An Artist in Darkness

“So you are a widow, living at this retirement center—what happened to your husband?” My question spilled out with unexpected bluntness.

“Oh, he was a doctor—a pulmonologist. He died in a mine.”

“In a mine?” I puzzled. The irony of a pulmonologist dying in a mining accident was inescapable. Was he researching black lung disease?

Carol cackled. “No! He didn’t die in a MINE! He died in oh-nine! As in 2009!”

I scrambled for cover.

Fresh from a Netflix docudrama about Ann Boleyn, I decided to up the ante of our breakfast chitchat and impress upon her my fresh-from-TV insights. But she soon left me in the dust, rattling off 200 years of English monarchy melodrama.

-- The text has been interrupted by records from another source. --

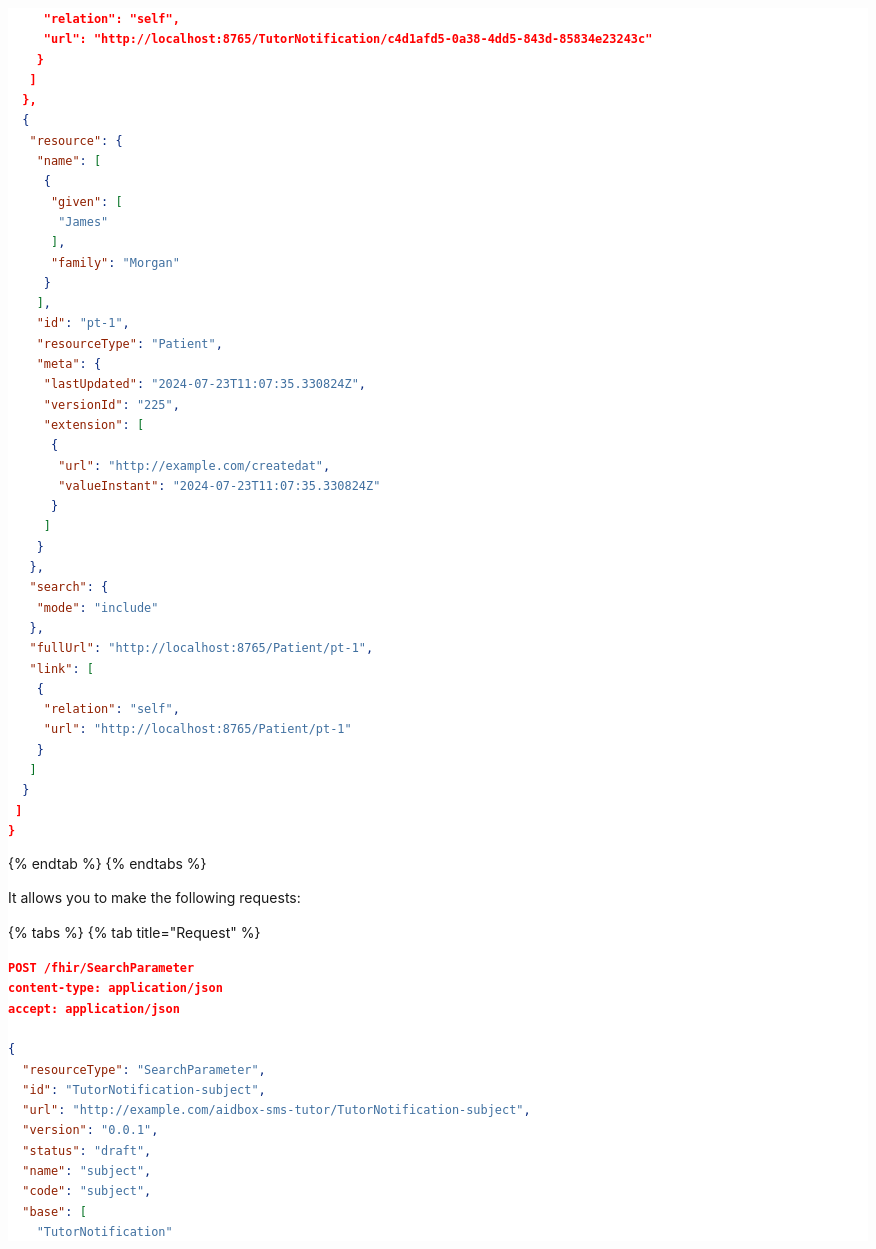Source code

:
 ```json
     "relation": "self",
     "url": "http://localhost:8765/TutorNotification/c4d1afd5-0a38-4dd5-843d-85834e23243c"
    }
   ]
  },
  {
   "resource": {
    "name": [
     {
      "given": [
       "James"
      ],
      "family": "Morgan"
     }
    ],
    "id": "pt-1",
    "resourceType": "Patient",
    "meta": {
     "lastUpdated": "2024-07-23T11:07:35.330824Z",
     "versionId": "225",
     "extension": [
      {
       "url": "http://example.com/createdat",
       "valueInstant": "2024-07-23T11:07:35.330824Z"
      }
     ]
    }
   },
   "search": {
    "mode": "include"
   },
   "fullUrl": "http://localhost:8765/Patient/pt-1",
   "link": [
    {
     "relation": "self",
     "url": "http://localhost:8765/Patient/pt-1"
    }
   ]
  }
 ]
}
```
{% endtab %}
{% endtabs %}

It allows you to make the following requests:

{% tabs %}
{% tab title="Request" %}
```json
POST /fhir/SearchParameter
content-type: application/json
accept: application/json

{
  "resourceType": "SearchParameter",
  "id": "TutorNotification-subject",
  "url": "http://example.com/aidbox-sms-tutor/TutorNotification-subject",
  "version": "0.0.1",
  "status": "draft",
  "name": "subject",
  "code": "subject",
  "base": [
    "TutorNotification"
```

Checkmate. Nothing to do but retreat to, “umm-hmm’s,” and “ah-ha’s.”

Eager for a change of subject, I inquired about her education. “Double major in history and art,” she replied.

No wonder. She wisely avoided pressing me about my own educational pedigree.

She had called Boise home, but after her son-in-law’s fatal heart attack, she moved to be closer to her daughter. “In warm weather when they visited me, he would literally run up the nearby ski slopes for exercise. His death—well, it was totally unexpected.”

I asked Carol about her current art interest. “Being an artist can be a very lonely life,” she explained. “It’s only you and your art. That’s not enough for me. I need other people.”

I have never seen Carol without a hat, or sunglasses, or both. This art major, in her element with pastels and a sketchpad, lives in a dimly-lit world. A medical condition has rendered her eyes so sensitive that light pains her. In her apartment, drapes are drawn, the light nearly non-existent. Artwork hangs on the walls about her, barely visible. These days, this aficionado of form and color craves near-total darkness.

Carol abruptly excused herself. “Gotta go! Today’s New York Times didn’t arrive before I left for breakfast. Time for my crossword puzzle!”

Of course. The New York Times crossword puzzle. She has worked them for decades.

Watch out, art and history categories—Carol’s on the loose.